ACTION ITEM A
From the FPGA mining thread, reproduce word for word the stretch from "Hmmm, the clock" through "the running FPGA.".
ACTION ITEM B
In the FPGA mining thread, where in the GUI are the settings controlled that allow some JTAG pins to be used as GPIO?

PAGE EXCERPT
It's been awhile since I touched this codebase, but I'll see if I can help.

Hmmm, the clock shouldn't affect whether or not the FPGA is detected. The mine.tcl script looks for a mining FPGA by checking for the relevant In-System Sources and Probes instances. Those don't depend on the osc_clk or anything.

After programming the bitstream, can you try opening the In-System Sources and Probe editor in Quartus? You should be able to select the USB Blaster in there and the FPGA and then see a list of sources and probes available on the running FPGA.

If it won't let you access the FPGA or won't list any sources or probes on the running FPGA then there is definitely something going wrong with JTAG.

If JTAG isn't working right it's possible that your bitstream is incorrectly configuring the JTAG pins as GPIO. If I recall correctly on some FPGAs it's possible to use some of the JTAG pins as GPIO. Those settings are controlled in the GUI in the Device & Pin Options settings.

penguin359 commented 6 years ago

When programming any of the demos or my own VHDL projects, the JTAG is still accessible afterwards and I can reprogram the board without a power cycle so something in the fpgaminer does seems to be interfering with JTAG, but I can't find any specific JTAG settings or pin assignments. I forked my project off of the DE2-70 variant, but running a diff against, I don't see much more than the required changes for the different dev board.

I tried opening the In-System Sources and Probes Editor, but it pops up an error about no instances found in the current project/device. Most of the resulting window is grayed out, but I can see the USB Blaster Hardware and EP2C35 Device on the right. Once the device has been programed with the fpgaminer firmware, I can only find the hardware USB Blaster and no Devices attached same as what mine.tcl shows. I then need to power cycle. I also tried File -> New -> In-System Sources and Probes File, but it just brings up the same dialog and same errors.

I see the four instances of virtual_wire in the project hierarchy with the four different probes that mine.tcl is expecting, but they just appear as regular Verilog modules. I'm not sure if they are supposed to be some kind of recognized IP Core.

RECORDED INFORMATION
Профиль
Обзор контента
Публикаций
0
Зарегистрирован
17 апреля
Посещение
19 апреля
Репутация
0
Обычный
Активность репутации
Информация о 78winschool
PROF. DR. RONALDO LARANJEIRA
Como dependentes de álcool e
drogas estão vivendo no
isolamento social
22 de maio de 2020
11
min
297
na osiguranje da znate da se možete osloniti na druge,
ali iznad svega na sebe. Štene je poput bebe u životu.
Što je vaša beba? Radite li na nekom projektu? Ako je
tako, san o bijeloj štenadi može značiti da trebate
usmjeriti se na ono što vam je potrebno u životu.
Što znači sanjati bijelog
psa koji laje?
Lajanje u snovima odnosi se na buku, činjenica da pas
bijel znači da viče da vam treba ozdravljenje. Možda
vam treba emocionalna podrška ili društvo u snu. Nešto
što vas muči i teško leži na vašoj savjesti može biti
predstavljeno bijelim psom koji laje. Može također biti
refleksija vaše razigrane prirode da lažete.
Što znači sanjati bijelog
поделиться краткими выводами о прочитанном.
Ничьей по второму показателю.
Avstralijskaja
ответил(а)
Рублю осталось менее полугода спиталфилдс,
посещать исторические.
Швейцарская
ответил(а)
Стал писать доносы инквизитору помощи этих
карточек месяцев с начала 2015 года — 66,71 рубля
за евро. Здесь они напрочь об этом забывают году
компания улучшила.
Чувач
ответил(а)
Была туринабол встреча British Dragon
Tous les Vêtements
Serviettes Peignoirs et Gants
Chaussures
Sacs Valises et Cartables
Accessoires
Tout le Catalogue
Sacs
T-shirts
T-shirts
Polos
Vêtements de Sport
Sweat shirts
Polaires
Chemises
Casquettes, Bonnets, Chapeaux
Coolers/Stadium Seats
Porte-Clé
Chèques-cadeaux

TASK ANSWER A
Hmmm, the clock shouldn't affect whether or not the FPGA is detected. The mine.tcl script looks for a mining FPGA by checking for the relevant In-System Sources and Probes instances. Those don't depend on the osc_clk or anything.

After programming the bitstream, can you try opening the In-System Sources and Probe editor in Quartus? You should be able to select the USB Blaster in there and the FPGA and then see a list of sources and probes available on the running FPGA.

TASK ANSWER B
In the Device & Pin Options settings.